The Advisors' Blog

This blog features wisdom from respected compensation consultants and lawyers

March 7, 2017

Income Inequality: Big Companies Scale Back at the Lower Level

Broc Romanek

Here’s the intro from this article in the “Harvard Business Review” (hat tip to Board Advisory’s Paul McConnell for pointing this out):

For much of the 20th century, workers at big companies were paid better than workers at small ones. An employee of a company with more than 500 employees historically earned 30%–50% more than someone doing the same job at a firm with fewer than 25 employees, for instance. But the pay gap between large and small companies has narrowed in recent years, and that decline is one reason for rising inequality in America.

It’s also a reminder that inequality is deeply intertwined with the day-to-day decisions companies make, say, about outsourcing manufacturing, or contracting with a caterer, or aiming for vertical integration, or focusing on the core. Big firms began doing countless things differently over the last few decades, for just as many reasons. But one major difference in big companies today compared to 40 years ago is that today’s giants pay less generously than the giants of the past, especially when it comes to their lowest-paid employees.

There are multiple reasons why big firms historically paid better than smaller ones. Part of it was related to the people who worked there. Bigger companies could attract qualified, sought-after employees who could demand higher wages. And big companies tended to be more efficient than smaller firms, which meant their workers were more productive and therefore better paid.

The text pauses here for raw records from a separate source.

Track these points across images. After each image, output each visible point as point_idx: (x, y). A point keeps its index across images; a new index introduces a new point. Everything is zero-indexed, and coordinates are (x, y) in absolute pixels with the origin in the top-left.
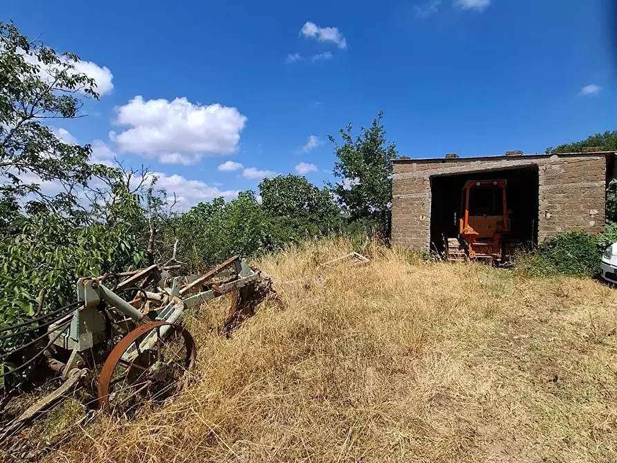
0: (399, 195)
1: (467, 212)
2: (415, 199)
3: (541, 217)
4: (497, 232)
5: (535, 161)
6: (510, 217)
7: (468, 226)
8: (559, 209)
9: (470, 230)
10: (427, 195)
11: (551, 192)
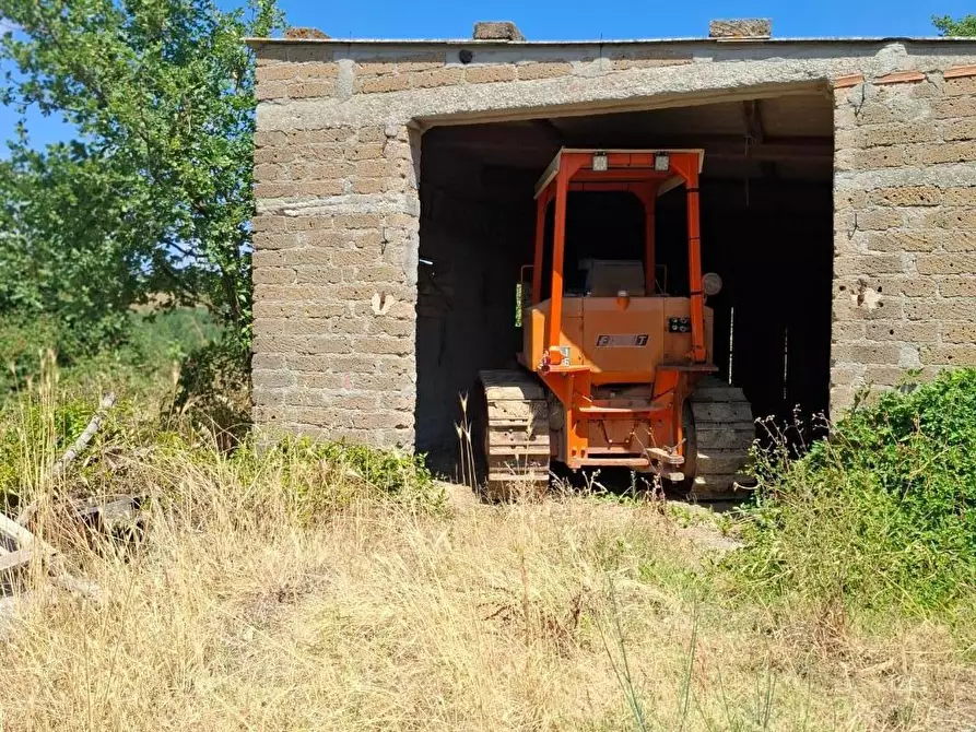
0: (282, 202)
1: (557, 281)
2: (354, 222)
3: (842, 304)
4: (668, 362)
5: (821, 66)
6: (711, 301)
7: (562, 338)
8: (911, 273)
9: (569, 357)
10: (401, 202)
11: (884, 198)
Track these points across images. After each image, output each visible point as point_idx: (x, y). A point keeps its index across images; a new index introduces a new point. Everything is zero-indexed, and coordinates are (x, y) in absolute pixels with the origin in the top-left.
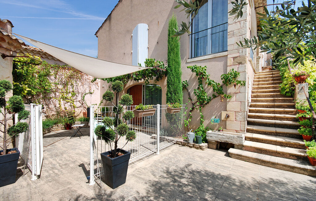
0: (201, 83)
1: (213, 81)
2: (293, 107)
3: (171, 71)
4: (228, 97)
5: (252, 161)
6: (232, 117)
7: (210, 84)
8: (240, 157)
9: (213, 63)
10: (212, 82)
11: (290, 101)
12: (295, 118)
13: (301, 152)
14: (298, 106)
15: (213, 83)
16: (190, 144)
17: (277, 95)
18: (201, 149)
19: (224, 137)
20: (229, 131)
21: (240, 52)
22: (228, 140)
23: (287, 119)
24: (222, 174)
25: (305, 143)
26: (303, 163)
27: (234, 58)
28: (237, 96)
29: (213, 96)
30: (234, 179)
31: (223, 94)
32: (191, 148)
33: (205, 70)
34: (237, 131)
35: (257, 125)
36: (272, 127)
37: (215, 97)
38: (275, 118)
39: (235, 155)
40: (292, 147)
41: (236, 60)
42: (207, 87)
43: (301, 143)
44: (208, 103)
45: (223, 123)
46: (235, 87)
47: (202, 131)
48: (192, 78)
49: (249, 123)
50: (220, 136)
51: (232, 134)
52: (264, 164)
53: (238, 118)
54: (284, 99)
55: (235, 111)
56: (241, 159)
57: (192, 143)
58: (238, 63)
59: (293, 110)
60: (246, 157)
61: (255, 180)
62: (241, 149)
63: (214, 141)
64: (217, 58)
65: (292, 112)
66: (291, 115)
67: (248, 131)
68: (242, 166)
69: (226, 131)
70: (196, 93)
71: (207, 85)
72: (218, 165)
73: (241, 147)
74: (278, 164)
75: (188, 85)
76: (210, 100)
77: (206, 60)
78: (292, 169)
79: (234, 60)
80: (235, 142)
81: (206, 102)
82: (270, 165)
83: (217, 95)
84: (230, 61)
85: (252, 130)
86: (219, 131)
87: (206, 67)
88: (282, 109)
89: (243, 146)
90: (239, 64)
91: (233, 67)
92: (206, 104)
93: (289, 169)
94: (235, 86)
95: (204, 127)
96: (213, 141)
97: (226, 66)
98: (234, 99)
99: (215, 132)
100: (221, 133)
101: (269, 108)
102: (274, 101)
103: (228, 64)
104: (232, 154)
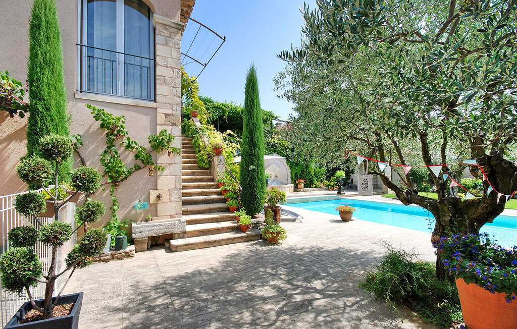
0: (111, 143)
1: (136, 143)
2: (212, 180)
3: (48, 110)
4: (159, 169)
5: (200, 246)
6: (165, 198)
7: (129, 146)
8: (187, 247)
9: (134, 114)
10: (133, 145)
11: (207, 174)
12: (218, 192)
13: (234, 223)
14: (218, 178)
15: (136, 146)
16: (106, 255)
17: (194, 166)
18: (128, 256)
19: (162, 227)
20: (162, 218)
21: (174, 109)
22: (166, 230)
23: (212, 193)
24: (190, 271)
25: (236, 214)
26: (237, 233)
27: (166, 115)
28: (171, 168)
29: (135, 166)
30: (204, 270)
31: (152, 164)
32: (107, 262)
33: (123, 122)
34: (171, 216)
35: (187, 205)
36: (203, 204)
37: (138, 168)
38: (202, 194)
39: (181, 246)
40: (225, 221)
41: (168, 118)
42: (124, 152)
43: (231, 215)
44: (126, 178)
45: (153, 208)
46: (169, 155)
47: (117, 228)
48: (91, 131)
49: (184, 203)
50: (156, 228)
51: (166, 222)
52: (211, 246)
53: (172, 199)
54: (202, 172)
55: (169, 189)
56: (188, 248)
57: (110, 253)
58: (172, 123)
59: (213, 183)
60: (194, 244)
61: (220, 262)
62: (183, 237)
63: (146, 237)
64: (140, 108)
65: (213, 185)
66: (213, 188)
67: (185, 213)
68: (196, 255)
69: (157, 219)
70: (104, 160)
71: (123, 148)
72: (175, 265)
73: (184, 235)
74: (223, 240)
75: (82, 144)
76: (130, 173)
77: (121, 106)
78: (232, 241)
79: (166, 118)
80: (177, 230)
81: (123, 176)
82: (217, 244)
83: (142, 165)
84: (161, 119)
85: (186, 212)
86: (147, 221)
87: (123, 116)
88: (205, 183)
89: (185, 232)
90: (173, 125)
91: (165, 127)
92: (122, 180)
93: (231, 241)
94: (169, 153)
95: (119, 221)
96: (144, 237)
97: (154, 124)
98: (166, 172)
99: (139, 224)
100: (150, 223)
101: (192, 182)
102: (193, 174)
103: (158, 122)
104: (177, 247)
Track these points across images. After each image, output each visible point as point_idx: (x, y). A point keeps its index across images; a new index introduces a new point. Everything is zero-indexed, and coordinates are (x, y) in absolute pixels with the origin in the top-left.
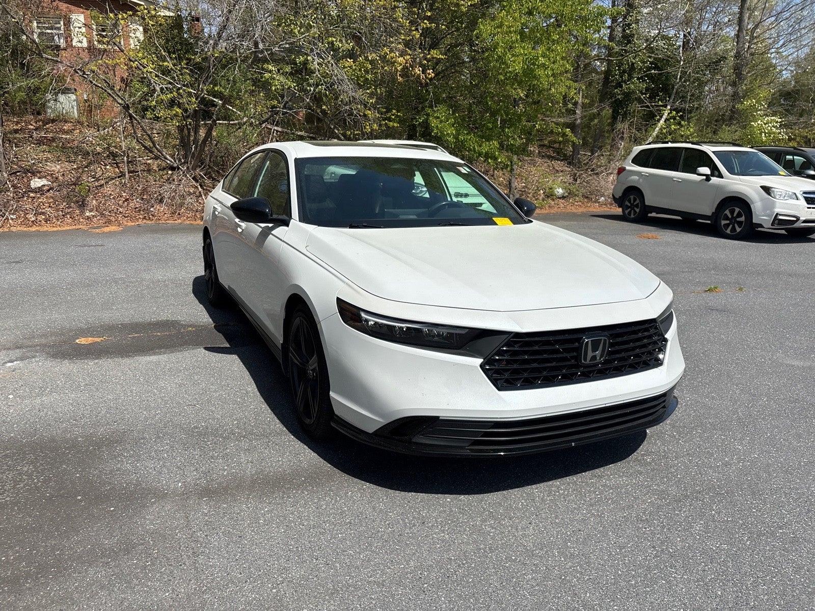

Bigger firms also seemed to resist too much inequality developing between pay at the top and bottom. That may have been because of unions, social norms, or the belief that equal pay would make employees work harder or stay longer. Whatever the reason, firms couldn’t get away with paying their top employees less — or else they’d leave — so they ended up paying their less-well-paid employees more. That meant the primary beneficiaries of higher pay at big companies were the lowest-paid people who worked there.